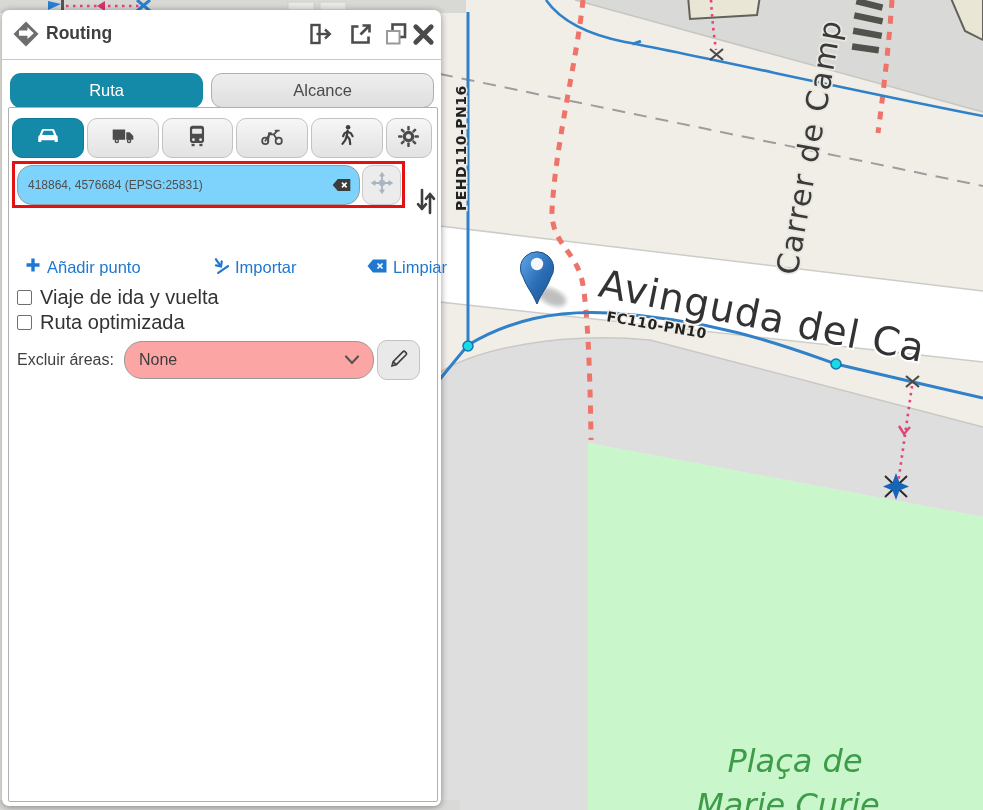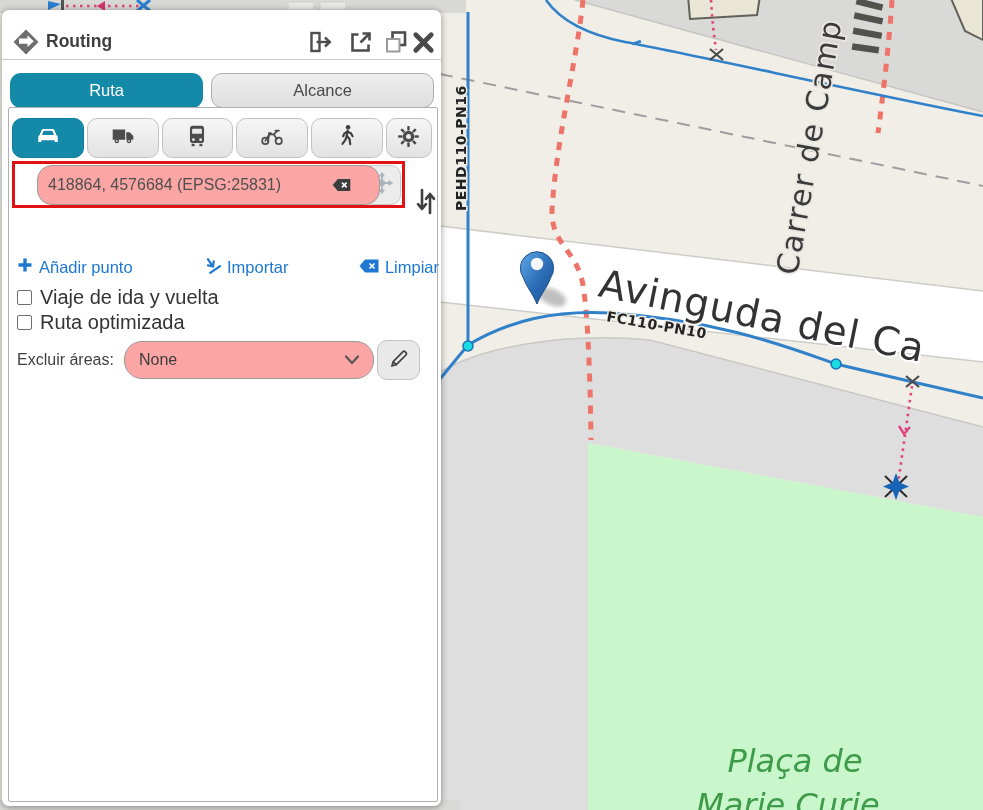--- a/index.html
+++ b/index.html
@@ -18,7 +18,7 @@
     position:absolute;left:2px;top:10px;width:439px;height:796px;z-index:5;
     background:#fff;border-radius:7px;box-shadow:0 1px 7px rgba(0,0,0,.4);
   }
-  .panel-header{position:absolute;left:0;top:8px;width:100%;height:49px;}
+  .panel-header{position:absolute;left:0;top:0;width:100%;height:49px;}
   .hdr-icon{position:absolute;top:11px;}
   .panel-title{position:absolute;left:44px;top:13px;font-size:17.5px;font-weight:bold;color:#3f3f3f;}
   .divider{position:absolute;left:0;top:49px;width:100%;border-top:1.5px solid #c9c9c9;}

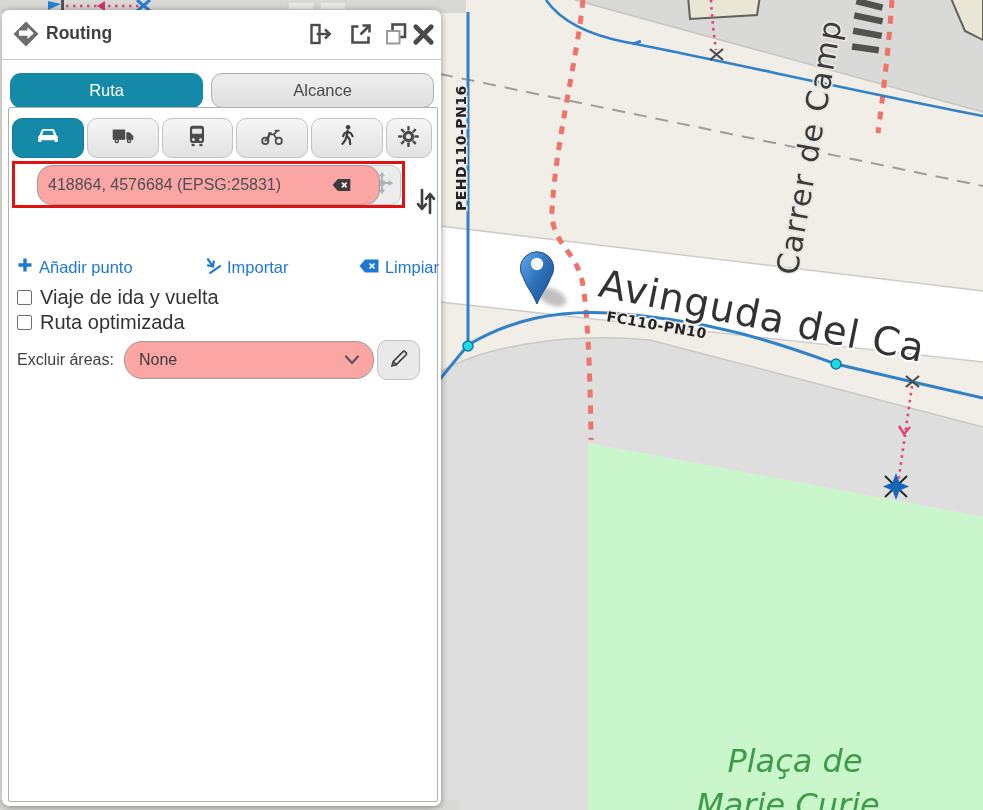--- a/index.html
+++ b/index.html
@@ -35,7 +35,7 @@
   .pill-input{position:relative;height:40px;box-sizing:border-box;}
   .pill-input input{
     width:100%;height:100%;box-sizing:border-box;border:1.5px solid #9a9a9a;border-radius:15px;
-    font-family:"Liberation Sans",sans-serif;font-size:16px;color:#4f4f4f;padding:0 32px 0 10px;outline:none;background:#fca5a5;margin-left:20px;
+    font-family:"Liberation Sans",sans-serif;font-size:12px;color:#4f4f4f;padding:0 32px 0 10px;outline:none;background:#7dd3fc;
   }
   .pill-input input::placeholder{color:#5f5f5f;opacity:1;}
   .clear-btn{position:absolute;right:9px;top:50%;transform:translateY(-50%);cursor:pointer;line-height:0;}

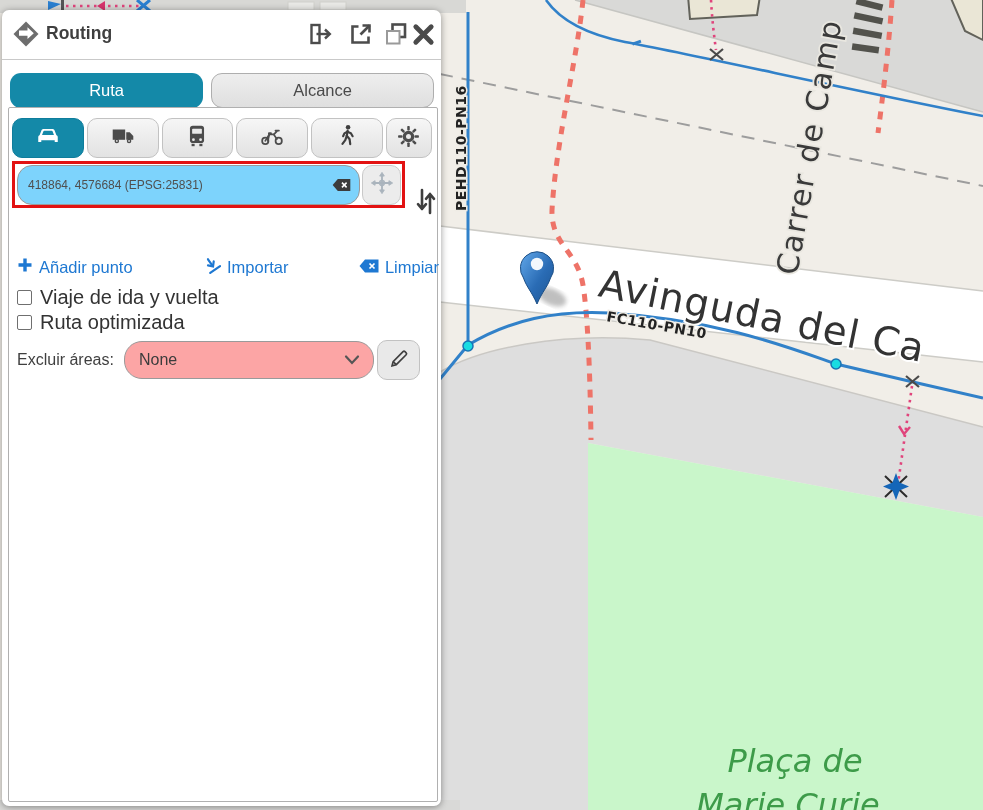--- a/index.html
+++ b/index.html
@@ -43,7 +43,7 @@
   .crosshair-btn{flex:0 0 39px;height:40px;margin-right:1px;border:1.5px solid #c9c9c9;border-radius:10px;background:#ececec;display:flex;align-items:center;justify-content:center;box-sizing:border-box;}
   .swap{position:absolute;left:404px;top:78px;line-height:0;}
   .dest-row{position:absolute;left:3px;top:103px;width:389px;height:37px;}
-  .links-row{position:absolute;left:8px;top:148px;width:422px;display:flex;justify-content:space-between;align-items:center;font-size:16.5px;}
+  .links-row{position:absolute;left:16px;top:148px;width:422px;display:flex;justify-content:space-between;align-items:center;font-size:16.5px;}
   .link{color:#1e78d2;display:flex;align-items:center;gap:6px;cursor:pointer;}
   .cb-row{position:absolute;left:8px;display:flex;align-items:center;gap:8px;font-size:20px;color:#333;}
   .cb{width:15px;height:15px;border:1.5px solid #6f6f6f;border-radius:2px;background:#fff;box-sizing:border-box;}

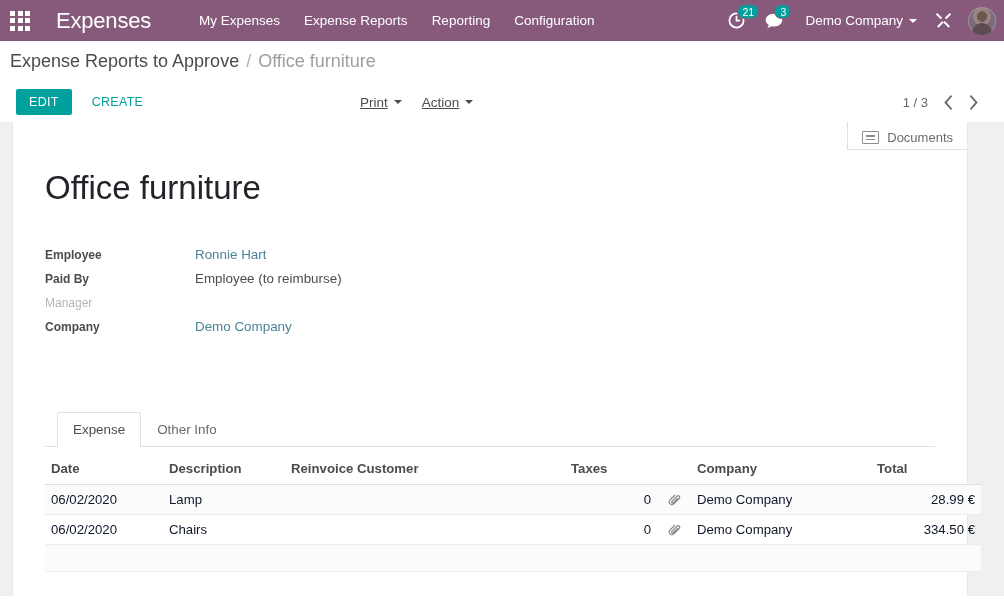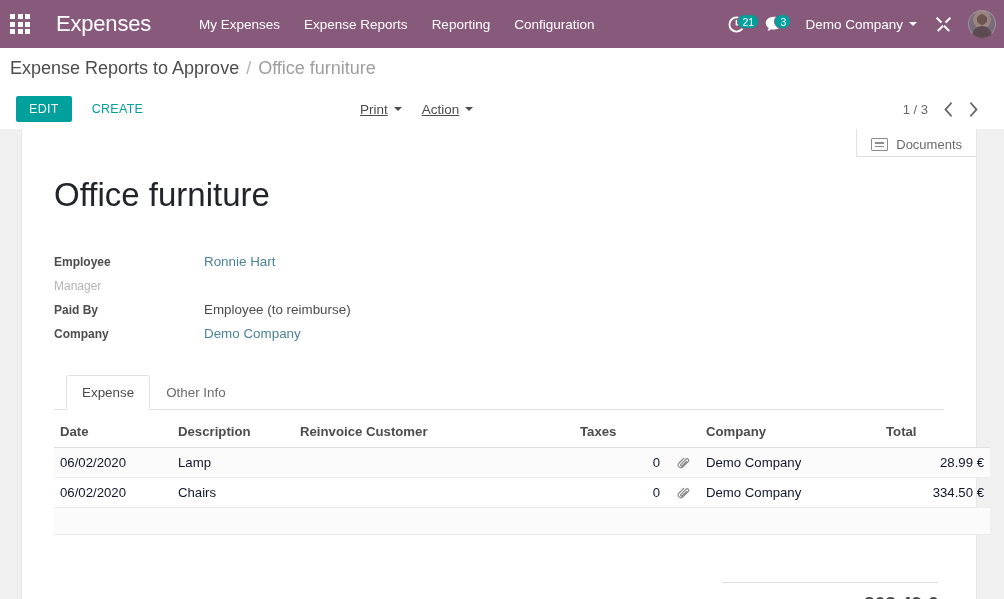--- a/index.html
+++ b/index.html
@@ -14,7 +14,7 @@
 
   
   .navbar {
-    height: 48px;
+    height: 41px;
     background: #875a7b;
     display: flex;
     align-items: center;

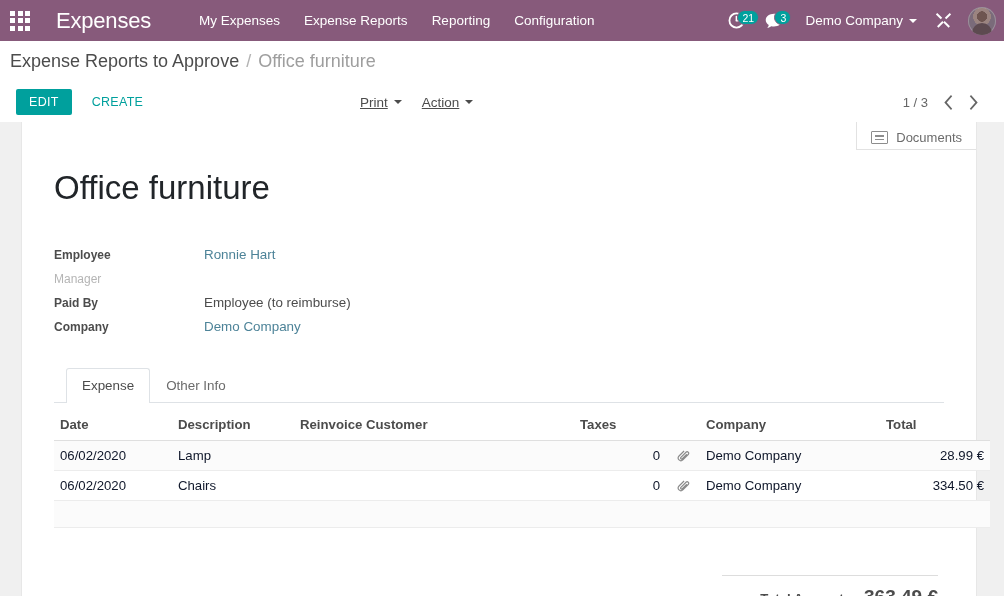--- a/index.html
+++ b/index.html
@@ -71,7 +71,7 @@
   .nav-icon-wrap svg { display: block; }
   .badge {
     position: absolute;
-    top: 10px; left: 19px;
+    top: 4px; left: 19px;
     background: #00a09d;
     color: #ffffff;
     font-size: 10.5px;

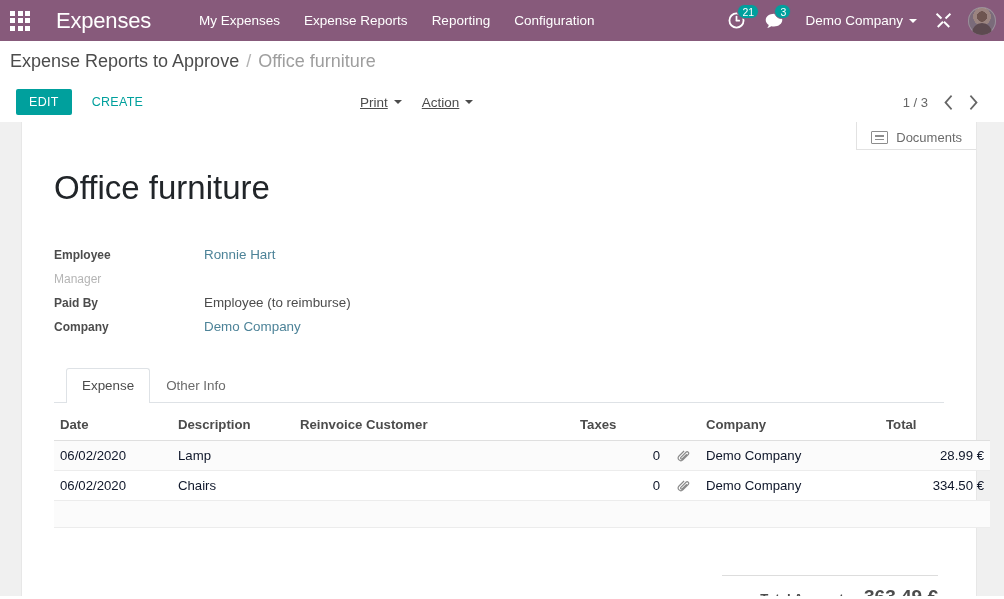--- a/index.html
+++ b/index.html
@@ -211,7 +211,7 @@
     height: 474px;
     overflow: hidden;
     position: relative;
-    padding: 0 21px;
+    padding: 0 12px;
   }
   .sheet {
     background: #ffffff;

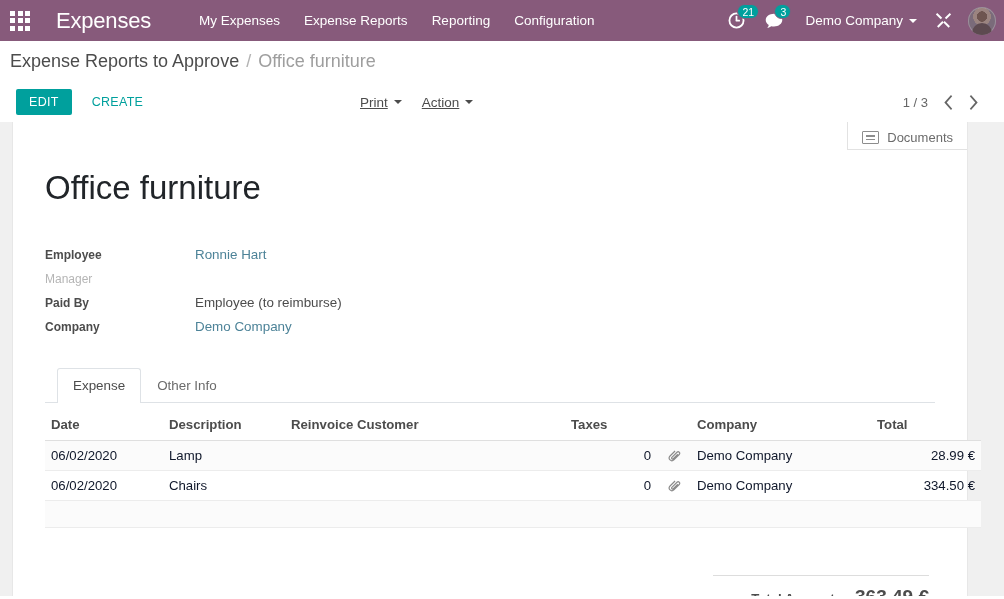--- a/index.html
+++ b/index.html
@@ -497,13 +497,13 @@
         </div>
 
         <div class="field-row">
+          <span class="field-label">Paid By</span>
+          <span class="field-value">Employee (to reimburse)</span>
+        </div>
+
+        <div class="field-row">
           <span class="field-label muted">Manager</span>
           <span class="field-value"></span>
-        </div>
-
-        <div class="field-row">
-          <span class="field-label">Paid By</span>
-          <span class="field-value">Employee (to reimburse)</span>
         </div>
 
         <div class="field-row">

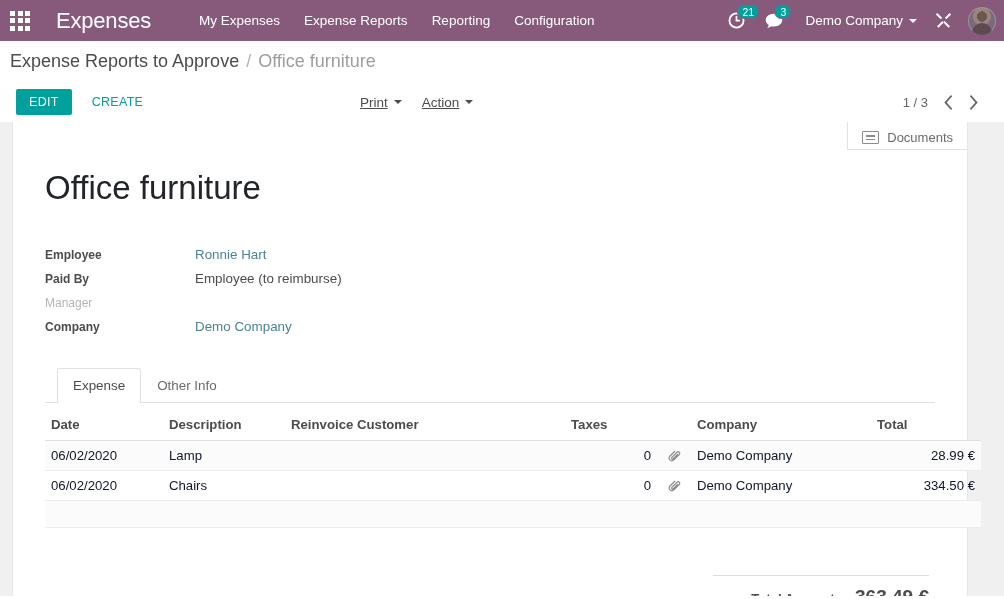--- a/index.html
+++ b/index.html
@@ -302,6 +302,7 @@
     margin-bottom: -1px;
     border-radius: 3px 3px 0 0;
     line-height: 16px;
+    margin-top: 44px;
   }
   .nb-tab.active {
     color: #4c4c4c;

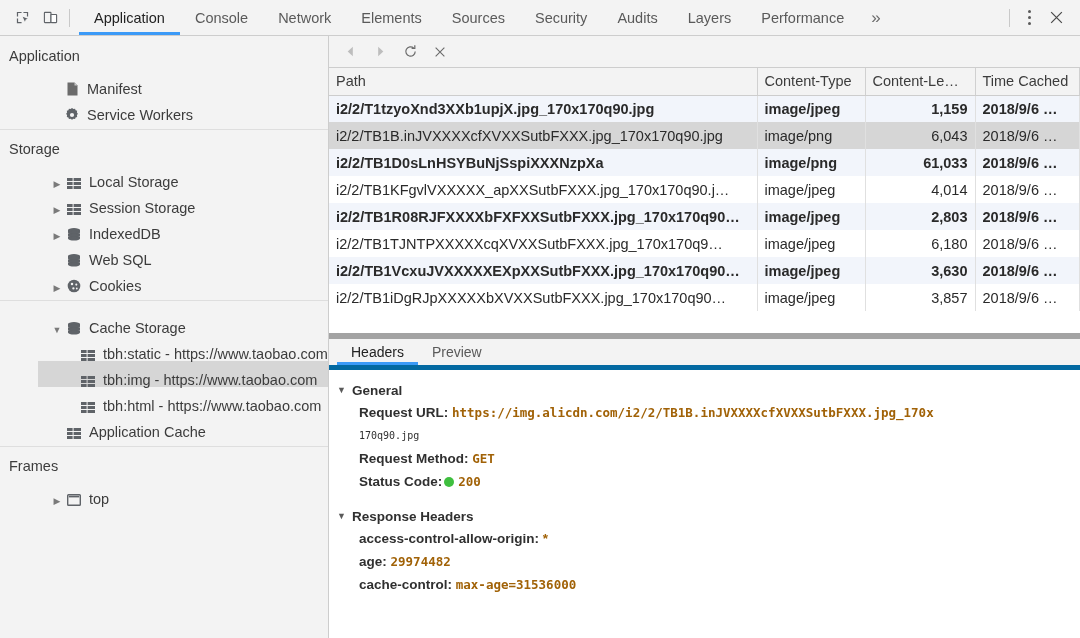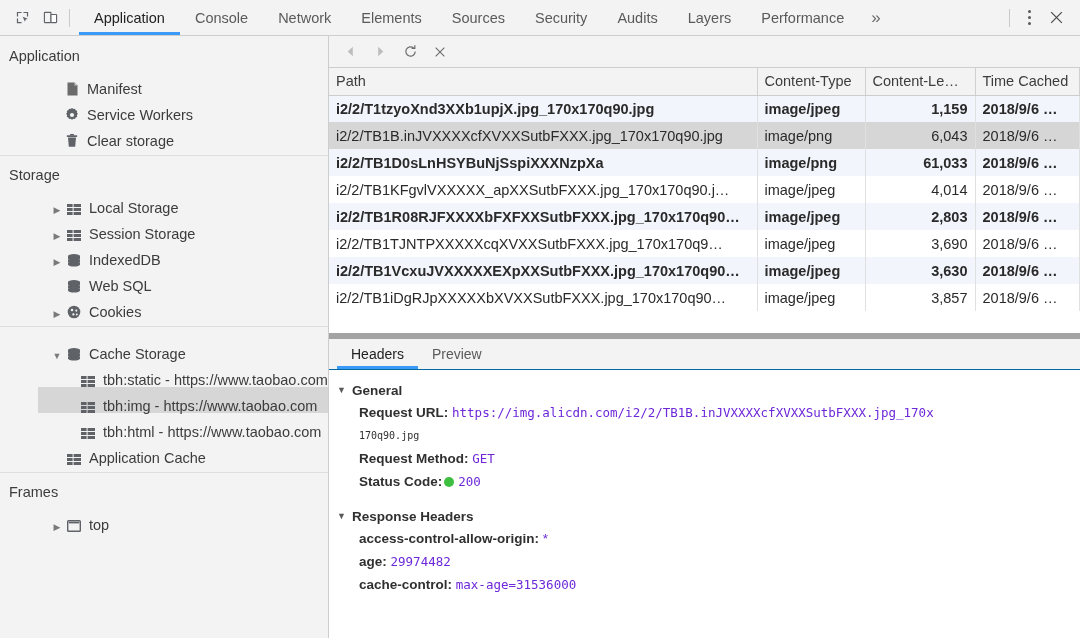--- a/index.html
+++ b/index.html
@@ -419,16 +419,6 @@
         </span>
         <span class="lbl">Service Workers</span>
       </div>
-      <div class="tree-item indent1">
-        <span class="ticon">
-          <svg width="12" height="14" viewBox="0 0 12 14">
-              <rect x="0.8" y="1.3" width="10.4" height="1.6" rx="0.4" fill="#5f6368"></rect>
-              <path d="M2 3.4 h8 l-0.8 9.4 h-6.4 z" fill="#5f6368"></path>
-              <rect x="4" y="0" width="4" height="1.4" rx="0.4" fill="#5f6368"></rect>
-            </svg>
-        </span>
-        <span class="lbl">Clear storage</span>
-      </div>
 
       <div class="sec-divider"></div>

▶ _PROMPT_
Set aside each line above that includes the string "solid" and report it.

▶ _YOUR RESPONSE_
   .divider{position:absolute;left:0;top:49px;width:100%;border-top:1.5px solid #c9c9c9;}
     width:100%;height:100%;box-sizing:border-box;border:1.5px solid #9a9a9a;border-radius:15px;
   .crosshair-btn{flex:0 0 39px;height:40px;margin-right:1px;border:1.5px solid #c9c9c9;border-radius:10px;background:#ececec;display:flex;align-items:center;justify-content:center;box-sizing:border-box;}
   .cb{width:15px;height:15px;border:1.5px solid #6f6f6f;border-radius:2px;background:#fff;box-sizing:border-box;}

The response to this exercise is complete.